As 2020 draws to a close, institutional investors who plan to buy bitcoin also include global investment company Guggenheim Partners. The company disclosed in a document recently submitted to the U.S. Securities and Exchange Commission (SEC) that it plans to use up to 10% of the Macro Opportunity Fund (about $500 million) to invest in Bitcoin. Software company Microstrategy also recently revealed that it has also invested more than $400 million in Bitcoin. Other well-known companies that have joined the Bitcoin investment army include PayPal, Twitter CEO Jack Dorsey’s Square, and hedge fund manager Paul Tudor Jones.

Barnes said:You will see many different companies convert their cash reserves or cash balances into Bitcoin because I think this is a safer hedge.

Barnes did not speculate on the future price trend of Bitcoin. But he believes that institutional investors and financial advisers from high-net-worth families will continue to have a strong interest in Bitcoin until 2021. He said:We know that as long as the market and market participants continue to be so optimistic about it, it will rise.

The following is the essence of Barne’s interview:

  • How this year’s Bitcoin bull market is different from 2017: “ What we see is that Bitcoin has become a verified asset, especially due to institutional capital inflows and institutional protection.
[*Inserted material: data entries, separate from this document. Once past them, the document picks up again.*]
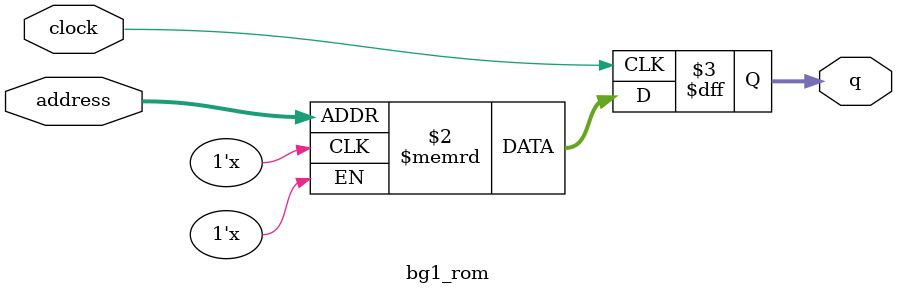
<source format=sv>
module bg1_rom (
	input logic clock,
	input logic [15:0] address,
	output logic [3:0] q
);

logic [3:0] memory [0:45839] /* synthesis ram_init_file = "./bg1/bg1.COE" */;

always_ff @ (posedge clock) begin
	q <= memory[address];
end

endmodule

</source>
Therefore, we will definitely see investors And the customer community’s curiosity about Bitcoin has greatly increased, and I’m pretty sure of this. This is even more obvious than the 2017 ICO boom.”
  • Bitcoin as an inflation hedging tool: “When we talk about Bitcoin as an inflation hedging tool or a safe-haven asset, we see that in a period of liquidity crunch, all markets and all assets will fall because of unprecedented uncertainty in the market. Especially if investors want to call margin.”
  • When is the right time to invest in Bitcoin: “It has always been the right time to invest in Bitcoin. If you ask any early adopters, they see a programmatic money supply schedule. The last Bitcoin will be in 2140. It was dug out. So the circulation of Bitcoin is predictable. It has no borders and no licenses. I think Obama called it “going around with Swiss bank accounts.” “It’s more like a Swiss bank, you are The CEO, the cashier and the manager are all three in one. “
  • How DeFi pushed you to invest in Ethereum: “What we have noticed is that it is almost like in a bubble. The Yield Farming boom begins to emerge in the boom phase of DeFI. You need to invest a lot of time and energy. So that’s why We use Ethereum as one of our investment assets. You can indeed buy various DeFi tokens, but if you can really see the essence, you should understand what foundation these projects are built on? Ethereum As an agreement, most of the DeF projects are actually based on it.”
  • What percentage of people invest in Bitcoin? “Some investors like to set a high proportion of Bitcoin investment. I have a few friends who have 50% of their investment portfolios in Bitcoin. This is really high. But many investors tend to invest 1% of their assets. % To 5% to invest in Bitcoin. This is because of its risk asymmetry. This means that a very small investment may bring very small losses or extremely high returns, especially when you look at The historical price curve of Bitcoin.”